Monday Reviews: 1944 Triple Feature
Still no good reasons to hit the ticketing theaters. In fact, while new carpeting was being installed this weekend in the hallways of our apartment building, the din of nailing and drilling and the smell of carpeting glue grew so intense that I almost schlepped over to The Lovely Bones just for a respite, but then I realized that I really needed to be sure of what I meant by "respite."So instead, as I advertised last time, I'm still idiosyncratically renting my way through 1944, and the yields get better and better. I wrote my long reviews this week about an unlikely trio, all of them keepers: Maya Deren's experimental classic At Land, reviewed here; Henry Hathaway's increasingly gripping wartime aviation drama Wing and a Prayer, reviewed here; and the luscious oddity The Curse of the Cat People, producer Val Lewton's quasi-sequel to his 1942 hit Cat People, co-directed by a young Robert Wise and pipped by legendary American film critics James Agee as one of the best times, if not the best time, he enjoyed in a cinema in 1944. My review for that one is here.
Are you enjoying these 1940s excursions? Is it a nice break from all the awards-circuit hubbub?
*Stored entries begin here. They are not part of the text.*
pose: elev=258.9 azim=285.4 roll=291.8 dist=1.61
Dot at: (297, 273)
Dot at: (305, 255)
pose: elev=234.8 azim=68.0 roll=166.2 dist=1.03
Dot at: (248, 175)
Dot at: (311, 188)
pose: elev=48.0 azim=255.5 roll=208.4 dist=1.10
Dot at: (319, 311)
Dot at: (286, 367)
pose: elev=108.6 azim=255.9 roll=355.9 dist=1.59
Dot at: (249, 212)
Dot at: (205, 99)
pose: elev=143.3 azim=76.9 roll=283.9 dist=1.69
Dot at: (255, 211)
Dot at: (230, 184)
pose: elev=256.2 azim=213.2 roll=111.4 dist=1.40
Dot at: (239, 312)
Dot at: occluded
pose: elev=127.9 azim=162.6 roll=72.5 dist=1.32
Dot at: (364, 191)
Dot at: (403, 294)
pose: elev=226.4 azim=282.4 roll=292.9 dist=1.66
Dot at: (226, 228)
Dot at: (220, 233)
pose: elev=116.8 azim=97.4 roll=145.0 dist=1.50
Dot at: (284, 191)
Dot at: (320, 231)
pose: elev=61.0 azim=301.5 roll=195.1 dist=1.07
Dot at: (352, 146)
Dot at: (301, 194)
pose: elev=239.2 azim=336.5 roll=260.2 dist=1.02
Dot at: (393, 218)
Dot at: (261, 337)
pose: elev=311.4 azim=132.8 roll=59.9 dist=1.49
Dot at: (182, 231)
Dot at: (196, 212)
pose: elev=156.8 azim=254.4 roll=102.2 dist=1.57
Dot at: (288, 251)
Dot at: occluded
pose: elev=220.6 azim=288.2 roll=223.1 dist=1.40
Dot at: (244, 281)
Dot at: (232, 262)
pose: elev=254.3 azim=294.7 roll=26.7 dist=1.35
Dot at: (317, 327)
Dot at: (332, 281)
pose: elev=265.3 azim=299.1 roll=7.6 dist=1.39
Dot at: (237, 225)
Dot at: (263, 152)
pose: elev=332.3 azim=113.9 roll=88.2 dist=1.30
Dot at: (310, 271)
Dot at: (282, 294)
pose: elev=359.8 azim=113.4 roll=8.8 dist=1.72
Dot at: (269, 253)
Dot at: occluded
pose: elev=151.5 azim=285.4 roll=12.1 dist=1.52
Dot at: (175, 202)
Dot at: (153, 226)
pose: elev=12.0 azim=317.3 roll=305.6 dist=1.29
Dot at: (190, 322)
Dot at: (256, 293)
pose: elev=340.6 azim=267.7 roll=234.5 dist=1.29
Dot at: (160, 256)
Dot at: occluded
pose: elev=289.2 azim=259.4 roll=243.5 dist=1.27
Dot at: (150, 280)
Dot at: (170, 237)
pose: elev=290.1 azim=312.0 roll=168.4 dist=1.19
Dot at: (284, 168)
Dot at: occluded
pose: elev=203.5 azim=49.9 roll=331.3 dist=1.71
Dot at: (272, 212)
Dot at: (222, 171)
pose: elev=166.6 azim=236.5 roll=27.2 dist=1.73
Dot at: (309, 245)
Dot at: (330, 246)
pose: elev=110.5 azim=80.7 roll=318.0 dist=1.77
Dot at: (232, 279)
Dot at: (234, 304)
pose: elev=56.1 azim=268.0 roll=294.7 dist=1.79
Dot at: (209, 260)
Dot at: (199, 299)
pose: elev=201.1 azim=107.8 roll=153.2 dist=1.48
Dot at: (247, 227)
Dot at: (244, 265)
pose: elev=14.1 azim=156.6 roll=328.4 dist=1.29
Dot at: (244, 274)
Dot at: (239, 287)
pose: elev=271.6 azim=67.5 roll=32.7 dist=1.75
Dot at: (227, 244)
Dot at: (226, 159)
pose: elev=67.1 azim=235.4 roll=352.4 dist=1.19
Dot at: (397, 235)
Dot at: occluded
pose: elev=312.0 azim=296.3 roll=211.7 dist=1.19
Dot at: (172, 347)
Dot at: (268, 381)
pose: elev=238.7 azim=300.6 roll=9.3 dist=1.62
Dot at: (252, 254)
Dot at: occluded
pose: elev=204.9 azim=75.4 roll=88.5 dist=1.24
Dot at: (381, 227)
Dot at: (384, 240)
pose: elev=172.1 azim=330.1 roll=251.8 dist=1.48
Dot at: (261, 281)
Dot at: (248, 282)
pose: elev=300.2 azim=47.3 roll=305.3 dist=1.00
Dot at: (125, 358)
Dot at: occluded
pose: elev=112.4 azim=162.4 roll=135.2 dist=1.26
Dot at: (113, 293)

I have got a brand-new and much-improved Top Ten List for 1944, though those of you with more contemporary concerns should take heart that I have one coming for 2009 very soon. I've also been updating my personal Oscar ballots for 1944 and 1945; who knew To Have and Have Not, which I just saw for the first time (!) and absolutely loved, didn't qualify for Oscar's ballot until 1945, and still failed to net a single nod? The exclusion of Bogart and Bacall from the singularly weak fields for the Best Actor and Best Actress Oscars that year is a particular travesty.Anyway, though the format and timing of my Best of 2009 picks are less certain, I promise you'll get something. Despite my excitement about writing more reviews, and about delving more frequently than I usually do in January and February into earlier eras of cinema, I'm still eager to pay tribute to the peaks of last year's moviegoing experiences. Stay tuned next week for Monday reviews drawn at least partly from that trove... but hopefully I'll have another site update somewhere along the week between now and then.
(Incidentally, you'll notice that I have newly appended updated listings for the Cinematography and Screenplay categories in the Oscar-related section of my sidebar. I do enjoy following those categories as much as most of the others that are itemized there, I'm learning about more films I hadn't heard of by casting a refresher glance at those areas of the ballot, and as you'll note, the average Screenplay nominee has turned out, at least of late, to constitute a higher-quality outing than the average entrant in almost any other Oscar race.)